AIM: Reproduce the Gmail filters guide word for word from "Gmail filters automatically" to "any manual work.".

PASSAGE:
>>>
How to Create Rules and Filters in Gmail (Complete Guide)
Learn how to create Gmail filters to auto-label, archive, forward, and organize emails. Covers all three methods, advanced operators, and filter limits.

Gmail filters automatically sort, label, archive, forward, or delete incoming emails based on rules you define. They run on every incoming message 24/7, so once a filter is set up, matching emails are handled without any manual work.
Filters are one of the most powerful features in Gmail, but most people only scratch the surface. Support teams use them to auto-label customer emails by priority, route billing questions to finance, and keep newsletters out of the inbox. This guide covers every method for creating filters, the full list of criteria and actions, advanced operators, and the limits you should know before you hit them.
If your team has outgrown Gmail filters and needs assignment, collaboration, and tracking, see how a shared inbox handles what filters cannot.
Three Ways to Create a Gmail Filter
You can only create filters on desktop. The Gmail mobile app does not support filter creation, but filters you create on desktop apply to all incoming mail, including emails that arrive on your phone.
Method 1: From the Search Bar
This is the most common method.
- Open Gmail on your computer
- Click the filter icon (slider bars) on the right side of the search bar
- Enter your criteria (from, subject, has the words, etc.)
- Click Search to preview which emails match (optional but recommended)
- Click Create filter
- Select one or more actions (label, archive, forward, etc.)
- Check Also apply filter to matching conversations if you want it to apply retroactively
- Click Create filter
Method 2: From an Existing Email
Use this when you want to filter all messages from a specific sender.
- Open the email you want to filter
- Click the three-dot menu (More) at the top
- Select Filter messages like these
- Gmail pre-fills the From field with the sender's address
- Adjust criteria if needed, then click Create filter
- Select actions and click Create filter
Method 3: From Settings
Use this to view, edit, or create filters alongside your existing ones.
<<<
INFORMATION SHOWN:
>>>
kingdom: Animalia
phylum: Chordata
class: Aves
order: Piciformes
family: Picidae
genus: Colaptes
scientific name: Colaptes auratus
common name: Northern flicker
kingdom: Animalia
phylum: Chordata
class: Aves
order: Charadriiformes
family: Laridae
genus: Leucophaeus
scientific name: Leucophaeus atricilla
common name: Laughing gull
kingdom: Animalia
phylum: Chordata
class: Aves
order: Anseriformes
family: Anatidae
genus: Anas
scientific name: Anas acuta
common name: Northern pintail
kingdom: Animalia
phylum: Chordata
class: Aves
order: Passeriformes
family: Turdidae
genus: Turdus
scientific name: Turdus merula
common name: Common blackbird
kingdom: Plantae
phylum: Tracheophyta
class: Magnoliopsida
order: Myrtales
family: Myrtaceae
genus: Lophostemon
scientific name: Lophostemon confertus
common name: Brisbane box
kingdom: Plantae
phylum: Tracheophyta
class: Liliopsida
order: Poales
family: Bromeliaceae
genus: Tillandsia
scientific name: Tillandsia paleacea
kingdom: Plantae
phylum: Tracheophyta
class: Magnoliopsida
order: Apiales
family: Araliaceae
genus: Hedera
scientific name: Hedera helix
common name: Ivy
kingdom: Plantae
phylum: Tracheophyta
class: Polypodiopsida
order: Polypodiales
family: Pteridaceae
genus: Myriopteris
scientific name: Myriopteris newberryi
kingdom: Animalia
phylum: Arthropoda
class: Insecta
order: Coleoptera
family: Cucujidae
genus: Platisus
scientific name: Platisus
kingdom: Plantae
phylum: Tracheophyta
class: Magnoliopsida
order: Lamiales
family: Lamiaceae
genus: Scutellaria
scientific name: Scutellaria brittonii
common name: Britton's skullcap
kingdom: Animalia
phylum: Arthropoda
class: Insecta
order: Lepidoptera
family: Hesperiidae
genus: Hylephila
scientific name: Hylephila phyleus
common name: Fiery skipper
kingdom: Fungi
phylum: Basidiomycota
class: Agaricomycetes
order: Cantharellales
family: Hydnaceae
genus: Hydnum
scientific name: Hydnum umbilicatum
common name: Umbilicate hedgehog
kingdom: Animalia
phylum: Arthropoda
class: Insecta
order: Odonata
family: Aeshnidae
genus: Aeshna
<<<
ANSWER FOR THIS EXERCISE:
Gmail filters automatically sort, label, archive, forward, or delete incoming emails based on rules you define. They run on every incoming message 24/7, so once a filter is set up, matching emails are handled without any manual work.